# [Stored items from a collection]
Segment Open

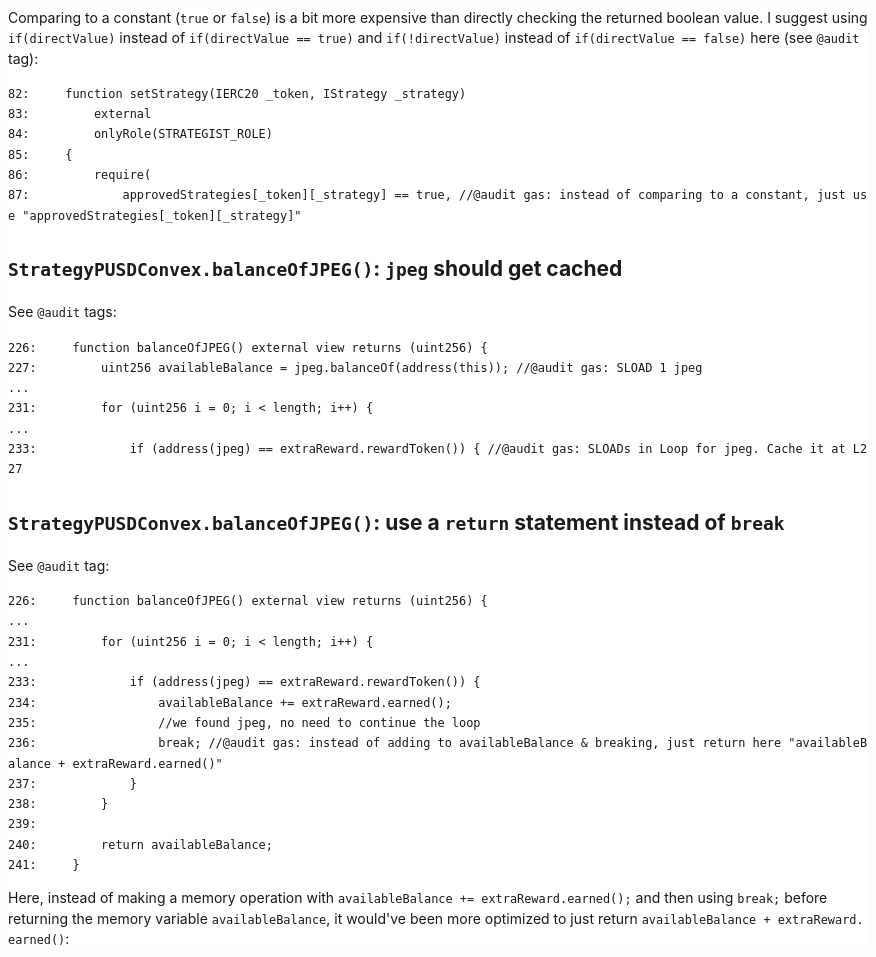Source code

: Comparing to a constant (`true` or `false`) is a bit more expensive than directly checking the returned boolean value.
I suggest using `if(directValue)` instead of `if(directValue == true)` and `if(!directValue)` instead of `if(directValue == false)` here (see `@audit` tag):

```solidity
82:     function setStrategy(IERC20 _token, IStrategy _strategy)
83:         external
84:         onlyRole(STRATEGIST_ROLE)
85:     {
86:         require(
87:             approvedStrategies[_token][_strategy] == true, //@audit gas: instead of comparing to a constant, just use "approvedStrategies[_token][_strategy]"
```

## `StrategyPUSDConvex.balanceOfJPEG()`: `jpeg` should get cached

See `@audit` tags:

```solidity
226:     function balanceOfJPEG() external view returns (uint256) {
227:         uint256 availableBalance = jpeg.balanceOf(address(this)); //@audit gas: SLOAD 1 jpeg
...
231:         for (uint256 i = 0; i < length; i++) {
...
233:             if (address(jpeg) == extraReward.rewardToken()) { //@audit gas: SLOADs in Loop for jpeg. Cache it at L227
```

## `StrategyPUSDConvex.balanceOfJPEG()`: use a `return` statement instead of `break`

See `@audit` tag:

```solidity
226:     function balanceOfJPEG() external view returns (uint256) {
...
231:         for (uint256 i = 0; i < length; i++) {
...
233:             if (address(jpeg) == extraReward.rewardToken()) {
234:                 availableBalance += extraReward.earned();
235:                 //we found jpeg, no need to continue the loop
236:                 break; //@audit gas: instead of adding to availableBalance & breaking, just return here "availableBalance + extraReward.earned()"
237:             }
238:         }
239: 
240:         return availableBalance;
241:     }
```

Here, instead of making a memory operation with `availableBalance += extraReward.earned();` and then using `break;` before returning the memory variable `availableBalance`, it would've been more optimized to just return `availableBalance + extraReward.earned()`:
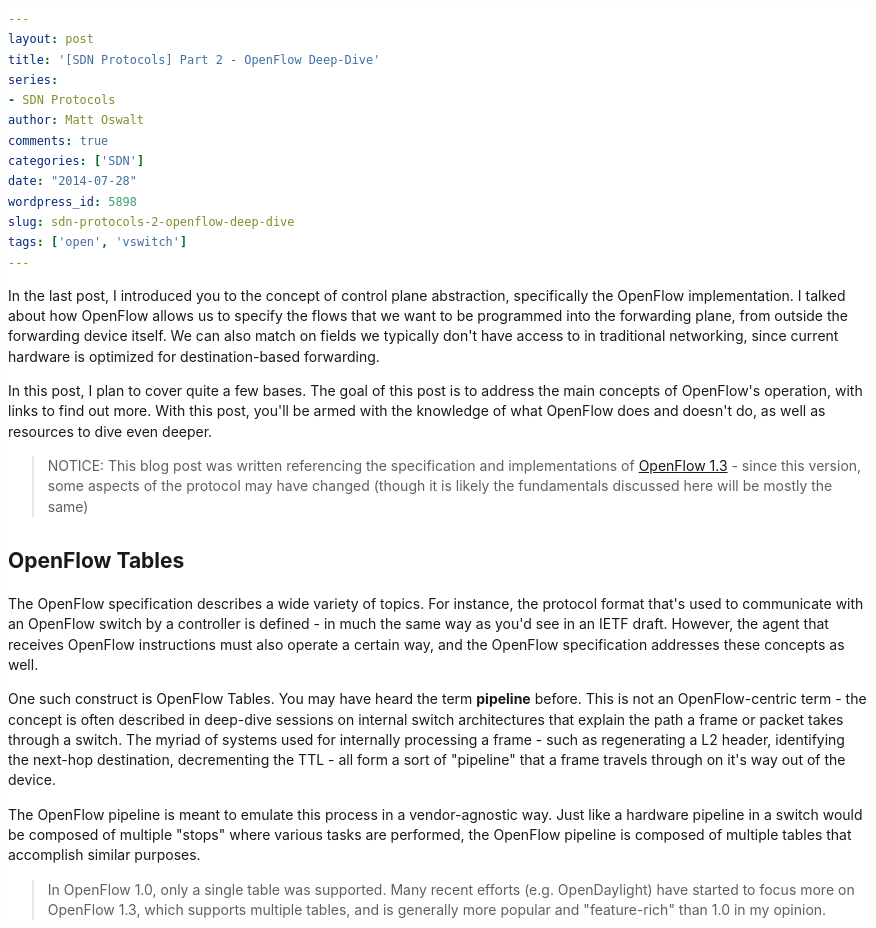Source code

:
 ```yaml
---
layout: post
title: '[SDN Protocols] Part 2 - OpenFlow Deep-Dive'
series:
- SDN Protocols
author: Matt Oswalt
comments: true
categories: ['SDN']
date: "2014-07-28"
wordpress_id: 5898
slug: sdn-protocols-2-openflow-deep-dive
tags: ['open', 'vswitch']
---
```



In the last post, I introduced you to the concept of control plane abstraction, specifically the OpenFlow implementation. I talked about how OpenFlow allows us to specify the flows that we want to be programmed into the forwarding plane, from outside the forwarding device itself. We can also match on fields we typically don't have access to in traditional networking, since current hardware is optimized for destination-based forwarding.

In this post, I plan to cover quite a few bases. The goal of this post is to address the main concepts of OpenFlow's operation, with links to find out more. With this post, you'll be armed with the knowledge of what OpenFlow does and doesn't do, as well as resources to dive even deeper.

> NOTICE: This blog post was written referencing the specification and implementations of [OpenFlow 1.3](https://www.opennetworking.org/images/stories/downloads/sdn-resources/onf-specifications/openflow/openflow-spec-v1.3.2.pdf) - since this version, some aspects of the protocol may have changed (though it is likely the fundamentals discussed here will be mostly the same)

## OpenFlow Tables

The OpenFlow specification describes a wide variety of topics. For instance, the protocol format that's used to communicate with an OpenFlow switch by a controller is defined - in much the same way as you'd see in an IETF draft. However, the agent that receives OpenFlow instructions must also operate a certain way, and the OpenFlow specification addresses these concepts as well.

One such construct is OpenFlow Tables. You may have heard the term **pipeline** before. This is not an OpenFlow-centric term - the concept is often described in deep-dive sessions on internal switch architectures that explain the path a frame or packet takes through a switch. The myriad of systems used for internally processing a frame - such as regenerating a L2 header, identifying the next-hop destination, decrementing the TTL - all form a sort of "pipeline" that a frame travels through on it's way out of the device.

The OpenFlow pipeline is meant to emulate this process in a vendor-agnostic way. Just like a hardware pipeline in a switch would be composed of multiple "stops" where various tasks are performed, the OpenFlow pipeline is composed of multiple tables that accomplish similar purposes.

> In OpenFlow 1.0, only a single table was supported. Many recent efforts (e.g. OpenDaylight) have started to focus more on OpenFlow 1.3, which supports multiple tables, and is generally more popular and "feature-rich" than 1.0 in my opinion.
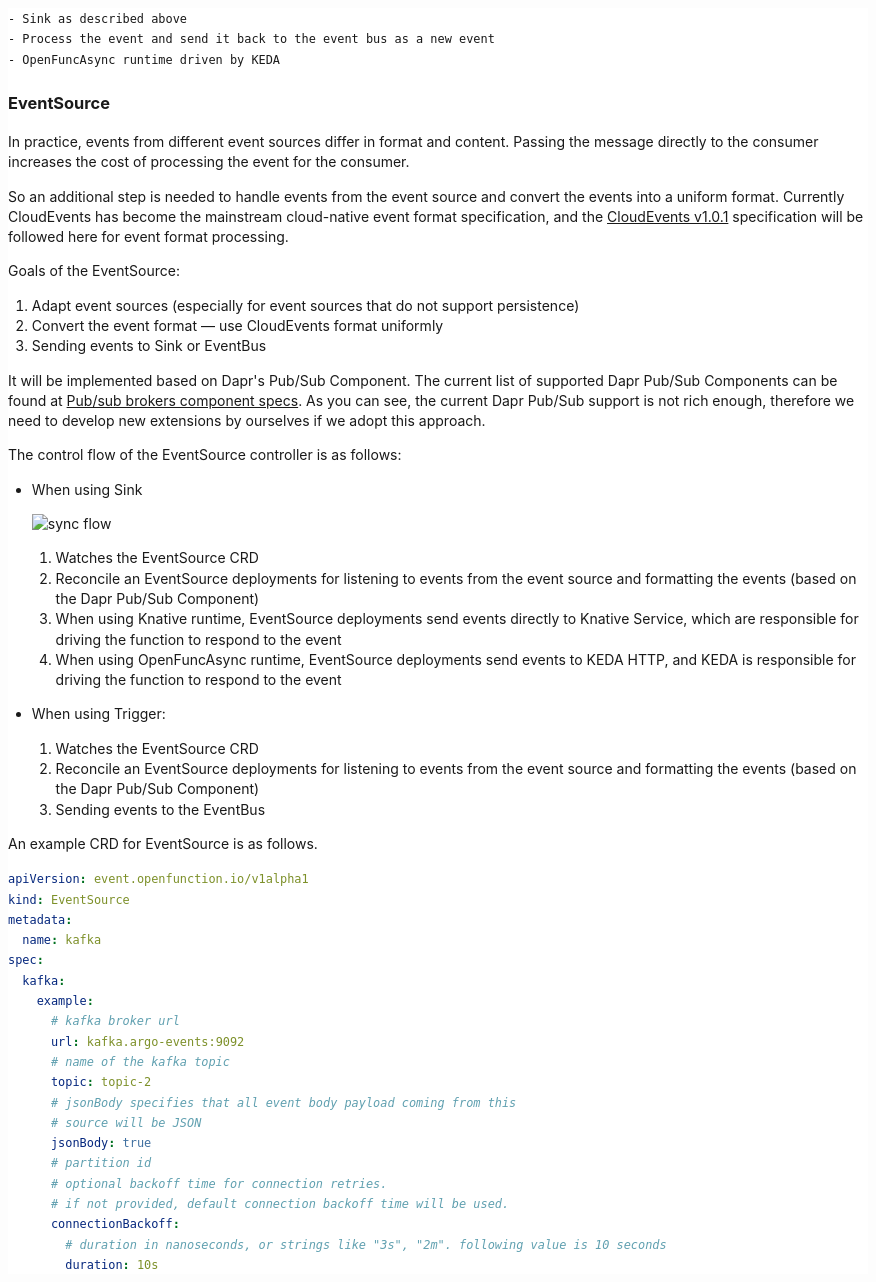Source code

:    - Sink as described above
    - Process the event and send it back to the event bus as a new event
    - OpenFuncAsync runtime driven by KEDA

### EventSource

In practice, events from different event sources differ in format and content. Passing the message directly to the consumer increases the cost of processing the event for the consumer.

So an additional step is needed to handle events from the event source and convert the events into a uniform format. Currently CloudEvents has become the mainstream cloud-native event format specification, and the [CloudEvents v1.0.1](https://github.com/cloudevents/spec/blob/v1.0.1/spec.md) specification will be followed here for event format processing.

Goals of the EventSource:

1. Adapt event sources (especially for event sources that do not support persistence)
2. Convert the event format — use CloudEvents format uniformly
3. Sending events to Sink or EventBus

It will be implemented based on Dapr's Pub/Sub Component. The current list of supported Dapr Pub/Sub Components can be found at [Pub/sub brokers component specs](https://docs.dapr.io/reference/components-reference/supported-pubsub/). As you can see, the current Dapr Pub/Sub support is not rich enough, therefore we need to develop new extensions by ourselves if we adopt this approach.

The control flow of the EventSource controller is as follows:

- When using Sink

  ![sync flow](https://i.imgur.com/vG5zE67.png)

    1. Watches the EventSource CRD
    2. Reconcile an EventSource deployments for listening to events from the event source and formatting the events (based on the Dapr Pub/Sub Component)
    3. When using Knative runtime, EventSource deployments send events directly to Knative Service, which are responsible for driving the function to respond to the event
    4. When using OpenFuncAsync runtime, EventSource deployments send events to KEDA HTTP, and KEDA is responsible for driving the function to respond to the event

- When using Trigger:
    1. Watches the EventSource CRD
    2. Reconcile an EventSource deployments for listening to events from the event source and formatting the events (based on the Dapr Pub/Sub Component)
    3. Sending events to the EventBus

An example CRD for EventSource is as follows.

```yaml
apiVersion: event.openfunction.io/v1alpha1
kind: EventSource
metadata:
  name: kafka
spec:
  kafka:
    example:
      # kafka broker url
      url: kafka.argo-events:9092
      # name of the kafka topic
      topic: topic-2
      # jsonBody specifies that all event body payload coming from this
      # source will be JSON
      jsonBody: true
      # partition id
      # optional backoff time for connection retries.
      # if not provided, default connection backoff time will be used.
      connectionBackoff:
        # duration in nanoseconds, or strings like "3s", "2m". following value is 10 seconds
        duration: 10s
```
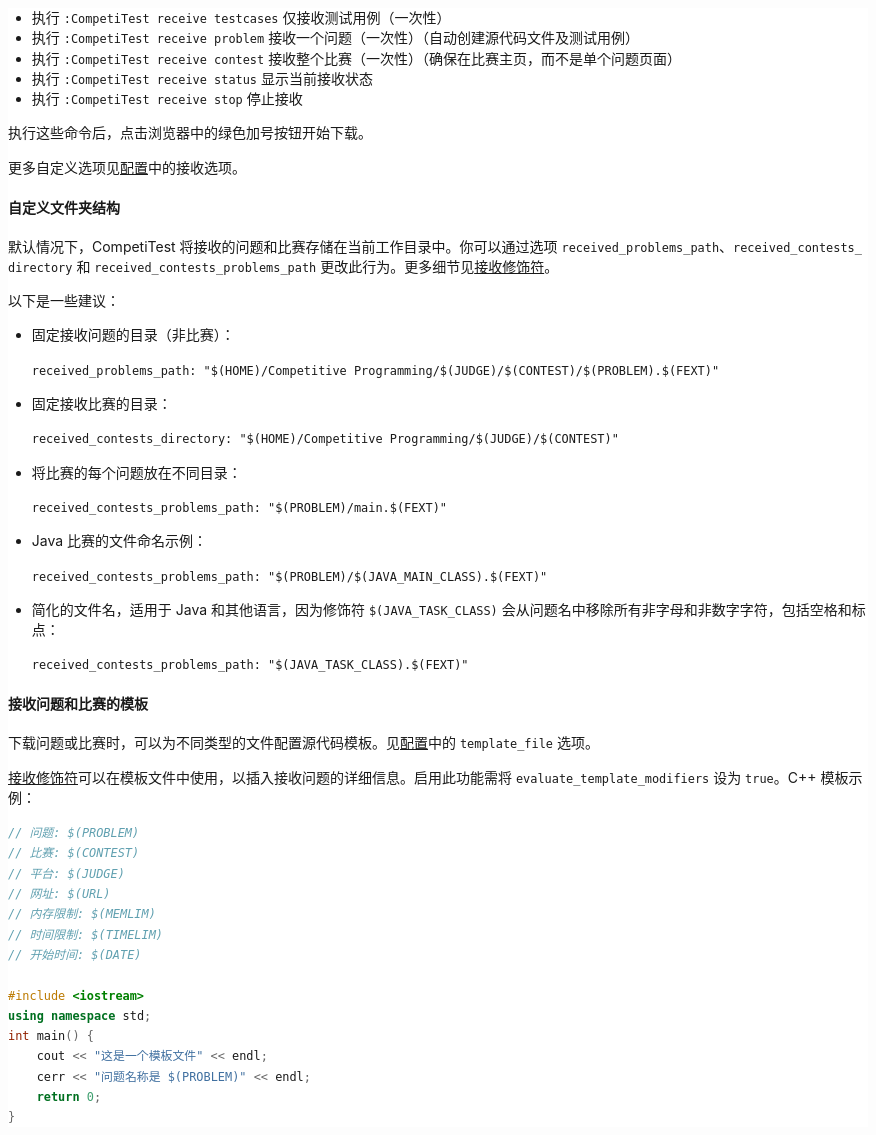 - 执行 `:CompetiTest receive testcases` 仅接收测试用例（一次性）
- 执行 `:CompetiTest receive problem` 接收一个问题（一次性）（自动创建源代码文件及测试用例）
- 执行 `:CompetiTest receive contest` 接收整个比赛（一次性）（确保在比赛主页，而不是单个问题页面）
- 执行 `:CompetiTest receive status` 显示当前接收状态
- 执行 `:CompetiTest receive stop` 停止接收

执行这些命令后，点击浏览器中的绿色加号按钮开始下载。

更多自定义选项见[配置](#配置)中的接收选项。

#### 自定义文件夹结构

默认情况下，CompetiTest 将接收的问题和比赛存储在当前工作目录中。你可以通过选项 `received_problems_path`、`received_contests_directory` 和 `received_contests_problems_path` 更改此行为。更多细节见[接收修饰符](#接收修饰符)。

以下是一些建议：

- 固定接收问题的目录（非比赛）：

  ```vim
  received_problems_path: "$(HOME)/Competitive Programming/$(JUDGE)/$(CONTEST)/$(PROBLEM).$(FEXT)"
  ```

- 固定接收比赛的目录：

  ```vim
  received_contests_directory: "$(HOME)/Competitive Programming/$(JUDGE)/$(CONTEST)"
  ```

- 将比赛的每个问题放在不同目录：

  ```vim
  received_contests_problems_path: "$(PROBLEM)/main.$(FEXT)"
  ```

- Java 比赛的文件命名示例：

  ```vim
  received_contests_problems_path: "$(PROBLEM)/$(JAVA_MAIN_CLASS).$(FEXT)"
  ```

- 简化的文件名，适用于 Java 和其他语言，因为修饰符 `$(JAVA_TASK_CLASS)` 会从问题名中移除所有非字母和非数字字符，包括空格和标点：

  ```vim
  received_contests_problems_path: "$(JAVA_TASK_CLASS).$(FEXT)"
  ```

#### 接收问题和比赛的模板

下载问题或比赛时，可以为不同类型的文件配置源代码模板。见[配置](#配置)中的 `template_file` 选项。

[接收修饰符](#接收修饰符)可以在模板文件中使用，以插入接收问题的详细信息。启用此功能需将 `evaluate_template_modifiers` 设为 `true`。C++ 模板示例：

```cpp
// 问题: $(PROBLEM)
// 比赛: $(CONTEST)
// 平台: $(JUDGE)
// 网址: $(URL)
// 内存限制: $(MEMLIM)
// 时间限制: $(TIMELIM)
// 开始时间: $(DATE)

#include <iostream>
using namespace std;
int main() {
    cout << "这是一个模板文件" << endl;
    cerr << "问题名称是 $(PROBLEM)" << endl;
    return 0;
}
```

Segment Closed

# [WHAT IS REQUIRED]
Set down, exactly as they appear, the line holding "- Java 比赛的文件命名示例：" and every line after it until the records end.

# [EXPECTED ANSWER]
- Java 比赛的文件命名示例：

  ```vim
  received_contests_problems_path: "$(PROBLEM)/$(JAVA_MAIN_CLASS).$(FEXT)"
  ```

- 简化的文件名，适用于 Java 和其他语言，因为修饰符 `$(JAVA_TASK_CLASS)` 会从问题名中移除所有非字母和非数字字符，包括空格和标点：

  ```vim
  received_contests_problems_path: "$(JAVA_TASK_CLASS).$(FEXT)"
  ```

#### 接收问题和比赛的模板

下载问题或比赛时，可以为不同类型的文件配置源代码模板。见[配置](#配置)中的 `template_file` 选项。

[接收修饰符](#接收修饰符)可以在模板文件中使用，以插入接收问题的详细信息。启用此功能需将 `evaluate_template_modifiers` 设为 `true`。C++ 模板示例：

```cpp
// 问题: $(PROBLEM)
// 比赛: $(CONTEST)
// 平台: $(JUDGE)
// 网址: $(URL)
// 内存限制: $(MEMLIM)
// 时间限制: $(TIMELIM)
// 开始时间: $(DATE)

#include <iostream>
using namespace std;
int main() {
    cout << "这是一个模板文件" << endl;
    cerr << "问题名称是 $(PROBLEM)" << endl;
    return 0;
}
```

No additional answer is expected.